We carry out experiments on multiple language pairs including German-English, French-English, and Japanese-English. The experimental results show that the proposed multi-lingual caption model not only achieves better caption performance than independent mono-lingual models for data-scarce languages, but also can induce the two types of features, linguistic and visual features, for different languages in joint spaces. Our proposed method consistently outperforms previous state-of-the-art vision-based bilingual word induction approaches on different languages. The contributions of this paper are as follows:

  • To the best of our knowledge, we are the first to explore images associated with sentences for bilingual lexicon induction, which mitigates two main limitations of previous vision-based approaches.

  • We propose a multi-lingual caption model to induce both the linguistic and localized visual features for multi-lingual words in joint spaces. The linguistic and visual features are complementary to enhance word translation.

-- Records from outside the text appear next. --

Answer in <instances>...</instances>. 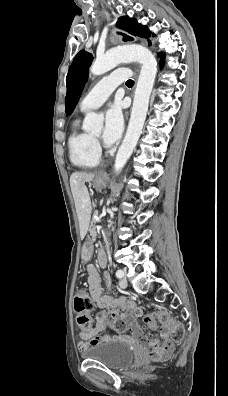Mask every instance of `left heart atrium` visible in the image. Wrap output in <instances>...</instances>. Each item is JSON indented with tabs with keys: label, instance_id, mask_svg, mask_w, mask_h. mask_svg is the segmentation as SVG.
I'll return each mask as SVG.
<instances>
[{
	"label": "left heart atrium",
	"instance_id": "left-heart-atrium-1",
	"mask_svg": "<svg viewBox=\"0 0 228 396\" xmlns=\"http://www.w3.org/2000/svg\"><path fill=\"white\" fill-rule=\"evenodd\" d=\"M124 119L119 104H113L105 114L103 140L108 145H114L122 135Z\"/></svg>",
	"mask_w": 228,
	"mask_h": 396
}]
</instances>
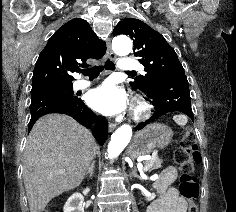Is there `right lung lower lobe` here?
I'll return each instance as SVG.
<instances>
[{"instance_id":"obj_1","label":"right lung lower lobe","mask_w":236,"mask_h":212,"mask_svg":"<svg viewBox=\"0 0 236 212\" xmlns=\"http://www.w3.org/2000/svg\"><path fill=\"white\" fill-rule=\"evenodd\" d=\"M31 120L29 131L34 123L43 115L49 113L67 114L82 125L96 124L93 135L99 144L103 145L108 135V122L99 119L81 99L70 101L46 89H33L30 105Z\"/></svg>"}]
</instances>
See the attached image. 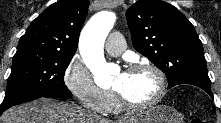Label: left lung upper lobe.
I'll list each match as a JSON object with an SVG mask.
<instances>
[{
    "label": "left lung upper lobe",
    "mask_w": 221,
    "mask_h": 123,
    "mask_svg": "<svg viewBox=\"0 0 221 123\" xmlns=\"http://www.w3.org/2000/svg\"><path fill=\"white\" fill-rule=\"evenodd\" d=\"M126 18L134 48L166 74L168 88L189 82L210 85L202 42L176 7L138 0Z\"/></svg>",
    "instance_id": "1"
}]
</instances>
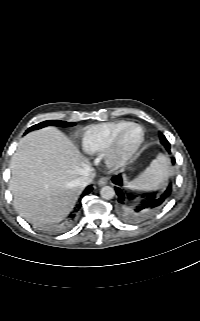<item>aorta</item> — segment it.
<instances>
[{
  "instance_id": "762f6f07",
  "label": "aorta",
  "mask_w": 200,
  "mask_h": 321,
  "mask_svg": "<svg viewBox=\"0 0 200 321\" xmlns=\"http://www.w3.org/2000/svg\"><path fill=\"white\" fill-rule=\"evenodd\" d=\"M100 195L105 200H110L115 196V190L110 186H104L100 190Z\"/></svg>"
}]
</instances>
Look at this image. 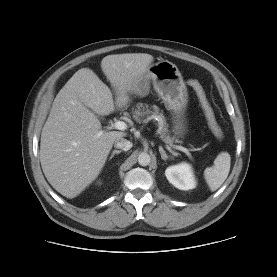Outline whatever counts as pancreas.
Listing matches in <instances>:
<instances>
[{
    "label": "pancreas",
    "mask_w": 277,
    "mask_h": 277,
    "mask_svg": "<svg viewBox=\"0 0 277 277\" xmlns=\"http://www.w3.org/2000/svg\"><path fill=\"white\" fill-rule=\"evenodd\" d=\"M132 116L139 124L147 123L150 120L157 121L158 133L165 143L172 145L174 142H180L176 137L170 136L166 118L158 106L138 103L136 108L132 109Z\"/></svg>",
    "instance_id": "obj_1"
}]
</instances>
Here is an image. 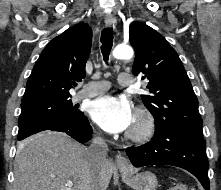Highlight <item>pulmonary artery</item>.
<instances>
[{
  "label": "pulmonary artery",
  "mask_w": 221,
  "mask_h": 190,
  "mask_svg": "<svg viewBox=\"0 0 221 190\" xmlns=\"http://www.w3.org/2000/svg\"><path fill=\"white\" fill-rule=\"evenodd\" d=\"M118 83L122 86H132L134 84V79L131 74L123 72L118 76ZM109 87L110 86L107 81H96L88 83L75 94L74 99L81 100L84 98L97 96L107 91Z\"/></svg>",
  "instance_id": "e3ab8cb5"
}]
</instances>
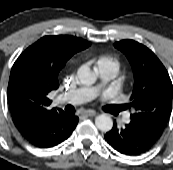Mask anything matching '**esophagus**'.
Returning <instances> with one entry per match:
<instances>
[{"label":"esophagus","mask_w":173,"mask_h":170,"mask_svg":"<svg viewBox=\"0 0 173 170\" xmlns=\"http://www.w3.org/2000/svg\"><path fill=\"white\" fill-rule=\"evenodd\" d=\"M83 114L85 116L93 117V116H96L97 115V112L94 111V110H86Z\"/></svg>","instance_id":"1"}]
</instances>
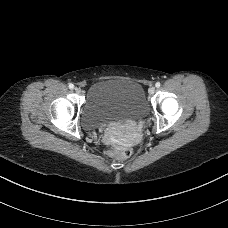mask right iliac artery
<instances>
[{"instance_id": "right-iliac-artery-1", "label": "right iliac artery", "mask_w": 228, "mask_h": 228, "mask_svg": "<svg viewBox=\"0 0 228 228\" xmlns=\"http://www.w3.org/2000/svg\"><path fill=\"white\" fill-rule=\"evenodd\" d=\"M69 88H70V89H73V88H74V85L70 83V84H69Z\"/></svg>"}]
</instances>
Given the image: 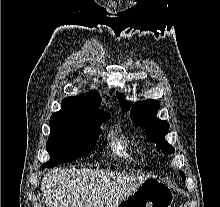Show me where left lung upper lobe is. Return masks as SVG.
<instances>
[{"instance_id":"5c2ea615","label":"left lung upper lobe","mask_w":220,"mask_h":207,"mask_svg":"<svg viewBox=\"0 0 220 207\" xmlns=\"http://www.w3.org/2000/svg\"><path fill=\"white\" fill-rule=\"evenodd\" d=\"M120 106L124 111L130 109L132 120L139 126L146 129L148 139L156 144V147L164 154H173L175 149L167 141L164 136L169 131V123L156 117L160 104L156 100L139 101L132 105L126 102L122 93H117ZM182 178H184L182 176Z\"/></svg>"}]
</instances>
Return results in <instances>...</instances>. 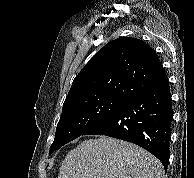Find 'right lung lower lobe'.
Instances as JSON below:
<instances>
[{
  "instance_id": "obj_1",
  "label": "right lung lower lobe",
  "mask_w": 194,
  "mask_h": 178,
  "mask_svg": "<svg viewBox=\"0 0 194 178\" xmlns=\"http://www.w3.org/2000/svg\"><path fill=\"white\" fill-rule=\"evenodd\" d=\"M172 119L168 82L128 99L83 135H106L132 142L152 153L167 169Z\"/></svg>"
}]
</instances>
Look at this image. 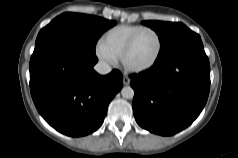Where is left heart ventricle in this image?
I'll return each mask as SVG.
<instances>
[{
  "label": "left heart ventricle",
  "mask_w": 238,
  "mask_h": 158,
  "mask_svg": "<svg viewBox=\"0 0 238 158\" xmlns=\"http://www.w3.org/2000/svg\"><path fill=\"white\" fill-rule=\"evenodd\" d=\"M158 50L156 36L149 31L143 32L137 38L131 52L127 57V63L133 67H140L150 63Z\"/></svg>",
  "instance_id": "1"
}]
</instances>
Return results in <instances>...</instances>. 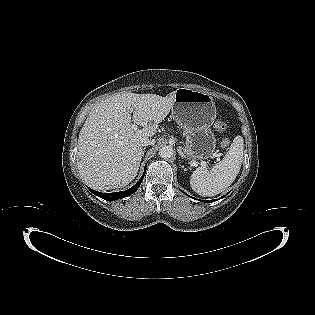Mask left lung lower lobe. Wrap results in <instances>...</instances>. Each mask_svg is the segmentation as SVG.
<instances>
[{
    "label": "left lung lower lobe",
    "instance_id": "obj_1",
    "mask_svg": "<svg viewBox=\"0 0 315 315\" xmlns=\"http://www.w3.org/2000/svg\"><path fill=\"white\" fill-rule=\"evenodd\" d=\"M224 197V196H223ZM223 197H221V198H223ZM215 200H207V201H204V202H206V203H210V202H214Z\"/></svg>",
    "mask_w": 315,
    "mask_h": 315
}]
</instances>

  • Extensive experiments on different language pairs demonstrate the effectiveness of our approach, which achieves significant improvements over the state-of-the-art vision-based methods in all part-of-speech classes.

2. Related Work

The early works for bilingual lexicon induction require parallel data in different languages. (?) systematically investigates various word alignment methods with parallel texts to induce bilingual lexicon. However, the parallel data is scarce or even unavailable for low-resource languages. Therefore, methods with less dependency on the availability of parallel corpora are highly desired.

There are mainly two types of mono-lingual approaches for bilingual lexicon induction: text-based and vision-based methods. The text-based methods purely exploit the linguistic information to translate words. The initiative works (??) utilize word co-occurrences in different languages as clue for word alignment. With the improvement in word representation based on deep learning, (?) finds the structure similarity of the deep-learned word embeddings in different languages, and employs a parallel vocabulary to learn a linear mapping from the source to target word embeddings. (?) improves the translation performance via adding an orthogonality constraint to the mapping. (?) further introduces a matching mechanism to induce bilingual lexicon with fewer seeds. However, these models require seed lexicon as the start-point to train the bilingual mapping. Recently, (?) proposes an adversarial learning approach to learn the joint bilingual embedding space without any seed lexicon.

The vision-based methods exploit images to connect different languages, which assume that words corresponding to similar images are semantically alike. (?) collects images with labeled words in different languages to learn word translation with image as pivot. (?) improves the visual-based word translation performance via using more powerful visual representations: the CNN-based (?) features. The above works mainly focus on the translation of nouns and are limited in the number of collected languages. The recent work (?) constructs the current largest (with respect to the number of language pairs and types of part-of-speech) multimodal word translation dataset, MMID. They show that concrete words are easiest for vision-based translation methods while others are much less accurate. In our work, we alleviate the limitations of previous vision-based methods via exploring images and their captions rather than images with unstructured tags to connect different languages.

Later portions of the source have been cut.